What to ignore: 1-year returns. These are too short-term to be meaningful and are heavily influenced by luck and market timing.
Section 4: Portfolio holdings
This section shows the top 10–20 stocks the fund holds and what percentage of the fund is in each.
Check for:
– Concentration risk: If the top 5 stocks make up 50%+ of the fund, it is highly concentrated
– Sector allocation: Is the fund overexposed to one sector like IT or banking?
– Overlap with your other funds: If you have two large cap funds and they both hold the same top 10 stocks, you are not diversified — you are just paying double fees
Use tools like Valueresearchonline or Morningstar India to check portfolio overlap across your funds.
Section 5: Risk metrics
Standard Deviation: Measures how much the fund’s returns fluctuate. Higher SD = more volatile.

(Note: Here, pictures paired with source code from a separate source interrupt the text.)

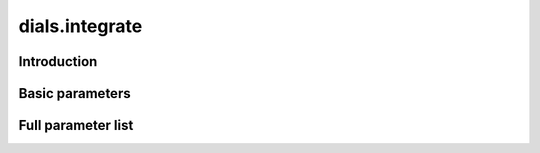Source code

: dials.integrate
===============

Introduction
------------

Basic parameters
----------------

.. phil:: dials.command_line.integrate.phil_scope
   :expert-level: 0
   :attributes-level: 0


Full parameter list
-------------------

.. phil:: dials.command_line.integrate.phil_scope
   :expert-level: 2
   :attributes-level: 2
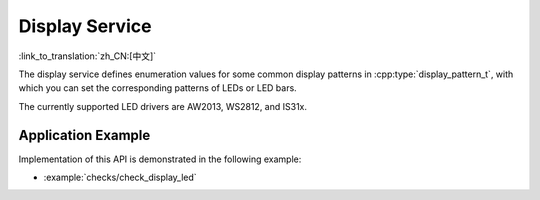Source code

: Display Service
===============

:link_to_translation:`zh_CN:[中文]`

The display service defines enumeration values for some common display patterns in :cpp:type:`display_pattern_t`, with which you can set the corresponding patterns of LEDs or LED bars.

The currently supported LED drivers are AW2013, WS2812, and IS31x.


Application Example
-------------------

Implementation of this API is demonstrated in the following example:

* :example:`checks/check_display_led`


.. include-build-file:: inc/display_service.inc
.. include-build-file:: inc/led_bar_aw2013.inc
.. include-build-file:: inc/led_bar_is31x.inc
.. include-build-file:: inc/led_bar_ws2812.inc
.. include-build-file:: inc/led_indicator.inc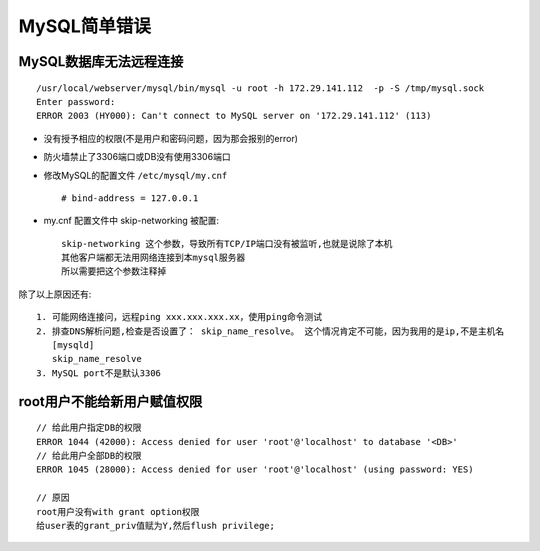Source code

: MySQL简单错误
####################

MySQL数据库无法远程连接
--------------------------
::

   /usr/local/webserver/mysql/bin/mysql -u root -h 172.29.141.112  -p -S /tmp/mysql.sock
   Enter password:
   ERROR 2003 (HY000): Can't connect to MySQL server on '172.29.141.112' (113)
   
* 没有授予相应的权限(不是用户和密码问题，因为那会报别的error)
* 防火墙禁止了3306端口或DB没有使用3306端口
* 修改MySQL的配置文件 ``/etc/mysql/my.cnf`` ::

    # bind-address = 127.0.0.1

* my.cnf 配置文件中 skip-networking 被配置::

    skip-networking 这个参数，导致所有TCP/IP端口没有被监听,也就是说除了本机
    其他客户端都无法用网络连接到本mysql服务器
    所以需要把这个参数注释掉

除了以上原因还有::

  1. 可能网络连接问，远程ping xxx.xxx.xxx.xx，使用ping命令测试
  2. 排查DNS解析问题,检查是否设置了： skip_name_resolve。 这个情况肯定不可能，因为我用的是ip,不是主机名
     [mysqld]
     skip_name_resolve
  3. MySQL port不是默认3306
    


root用户不能给新用户赋值权限
---------------------------------
::

    // 给此用户指定DB的权限
    ERROR 1044 (42000): Access denied for user 'root'@'localhost' to database '<DB>'
    // 给此用户全部DB的权限
    ERROR 1045 (28000): Access denied for user 'root'@'localhost' (using password: YES)

    // 原因
    root用户没有with grant option权限
    给user表的grant_priv值赋为Y,然后flush privilege;






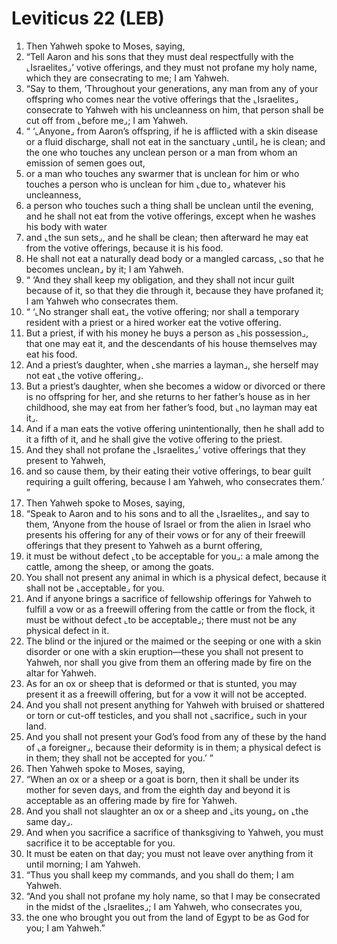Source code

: * Leviticus 22 (LEB)
:PROPERTIES:
:ID: LEB/03-LEV22
:END:

1. Then Yahweh spoke to Moses, saying,
2. “Tell Aaron and his sons that they must deal respectfully with the ⌞Israelites⌟’ votive offerings, and they must not profane my holy name, which they are consecrating to me; I am Yahweh.
3. “Say to them, ‘Throughout your generations, any man from any of your offspring who comes near the votive offerings that the ⌞Israelites⌟ consecrate to Yahweh with his uncleanness on him, that person shall be cut off from ⌞before me⌟; I am Yahweh.
4. “ ‘⌞Anyone⌟ from Aaron’s offspring, if he is afflicted with a skin disease or a fluid discharge, shall not eat in the sanctuary ⌞until⌟ he is clean; and the one who touches any unclean person or a man from whom an emission of semen goes out,
5. or a man who touches any swarmer that is unclean for him or who touches a person who is unclean for him ⌞due to⌟ whatever his uncleanness,
6. a person who touches such a thing shall be unclean until the evening, and he shall not eat from the votive offerings, except when he washes his body with water
7. and ⌞the sun sets⌟, and he shall be clean; then afterward he may eat from the votive offerings, because it is his food.
8. He shall not eat a naturally dead body or a mangled carcass, ⌞so that he becomes unclean⌟ by it; I am Yahweh.
9. “ ‘And they shall keep my obligation, and they shall not incur guilt because of it, so that they die through it, because they have profaned it; I am Yahweh who consecrates them.
10. “ ‘⌞No stranger shall eat⌟ the votive offering; nor shall a temporary resident with a priest or a hired worker eat the votive offering.
11. But a priest, if with his money he buys a person as ⌞his possession⌟, that one may eat it, and the descendants of his house themselves may eat his food.
12. And a priest’s daughter, when ⌞she marries a layman⌟, she herself may not eat ⌞the votive offering⌟.
13. But a priest’s daughter, when she becomes a widow or divorced or there is no offspring for her, and she returns to her father’s house as in her childhood, she may eat from her father’s food, but ⌞no layman may eat it⌟.
14. And if a man eats the votive offering unintentionally, then he shall add to it a fifth of it, and he shall give the votive offering to the priest.
15. And they shall not profane the ⌞Israelites⌟’ votive offerings that they present to Yahweh,
16. and so cause them, by their eating their votive offerings, to bear guilt requiring a guilt offering, because I am Yahweh, who consecrates them.’ ”
17. Then Yahweh spoke to Moses, saying,
18. “Speak to Aaron and to his sons and to all the ⌞Israelites⌟, and say to them, ‘Anyone from the house of Israel or from the alien in Israel who presents his offering for any of their vows or for any of their freewill offerings that they present to Yahweh as a burnt offering,
19. it must be without defect ⌞to be acceptable for you⌟: a male among the cattle, among the sheep, or among the goats.
20. You shall not present any animal in which is a physical defect, because it shall not be ⌞acceptable⌟ for you.
21. And if anyone brings a sacrifice of fellowship offerings for Yahweh to fulfill a vow or as a freewill offering from the cattle or from the flock, it must be without defect ⌞to be acceptable⌟; there must not be any physical defect in it.
22. The blind or the injured or the maimed or the seeping or one with a skin disorder or one with a skin eruption—these you shall not present to Yahweh, nor shall you give from them an offering made by fire on the altar for Yahweh.
23. As for an ox or sheep that is deformed or that is stunted, you may present it as a freewill offering, but for a vow it will not be accepted.
24. And you shall not present anything for Yahweh with bruised or shattered or torn or cut-off testicles, and you shall not ⌞sacrifice⌟ such in your land.
25. And you shall not present your God’s food from any of these by the hand of ⌞a foreigner⌟, because their deformity is in them; a physical defect is in them; they shall not be accepted for you.’ ”
26. Then Yahweh spoke to Moses, saying,
27. “When an ox or a sheep or a goat is born, then it shall be under its mother for seven days, and from the eighth day and beyond it is acceptable as an offering made by fire for Yahweh.
28. And you shall not slaughter an ox or a sheep and ⌞its young⌟ on ⌞the same day⌟.
29. And when you sacrifice a sacrifice of thanksgiving to Yahweh, you must sacrifice it to be acceptable for you.
30. It must be eaten on that day; you must not leave over anything from it until morning; I am Yahweh.
31. “Thus you shall keep my commands, and you shall do them; I am Yahweh.
32. “And you shall not profane my holy name, so that I may be consecrated in the midst of the ⌞Israelites⌟; I am Yahweh, who consecrates you,
33. the one who brought you out from the land of Egypt to be as God for you; I am Yahweh.”
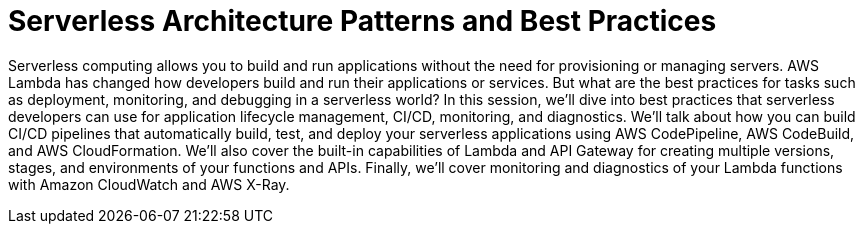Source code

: = Serverless Architecture Patterns and Best Practices

Serverless computing allows you to build and run applications without the need for provisioning or managing servers. AWS Lambda has changed how developers build and run their applications or services. But what are the best practices for tasks such as deployment, monitoring, and debugging in a serverless world? In this session, we’ll dive into best practices that serverless developers can use for application lifecycle management, CI/CD, monitoring, and diagnostics. We’ll talk about how you can build CI/CD pipelines that automatically build, test, and deploy your serverless applications using AWS CodePipeline, AWS CodeBuild, and AWS CloudFormation. We’ll also cover the built-in capabilities of Lambda and API Gateway for creating multiple versions, stages, and environments of your functions and APIs. Finally, we’ll cover monitoring and diagnostics of your Lambda functions with Amazon CloudWatch and AWS X-Ray.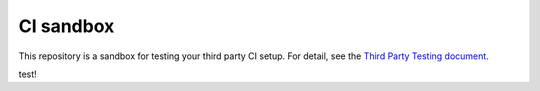 CI sandbox
==========

This repository is a sandbox for testing your third party CI setup.
For detail, see the `Third Party Testing document
<http://docs.openstack.org/infra/system-config/third_party.html>`_.


test!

Sharpe Ratio: Return earned per unit of risk. Higher is better. A Sharpe ratio above 1 is generally considered good.
Beta: Measures sensitivity to market movements. A beta of 1.2 means if the market rises 10%, the fund typically rises 12% — and vice versa.
Alpha: Excess return over the benchmark. Positive alpha means the fund manager is adding value beyond simply tracking the index.
For beginners, focus on Sharpe ratio and consistency of returns rather than trying to optimise every metric.
The bottom line
Reading a factsheet takes 10 minutes once you know what to look for. Use it to verify consistency, check portfolio concentration, confirm the expense ratio, and compare against the benchmark.
Never select a fund based on 1-year returns alone. The factsheet gives you the full picture — use it.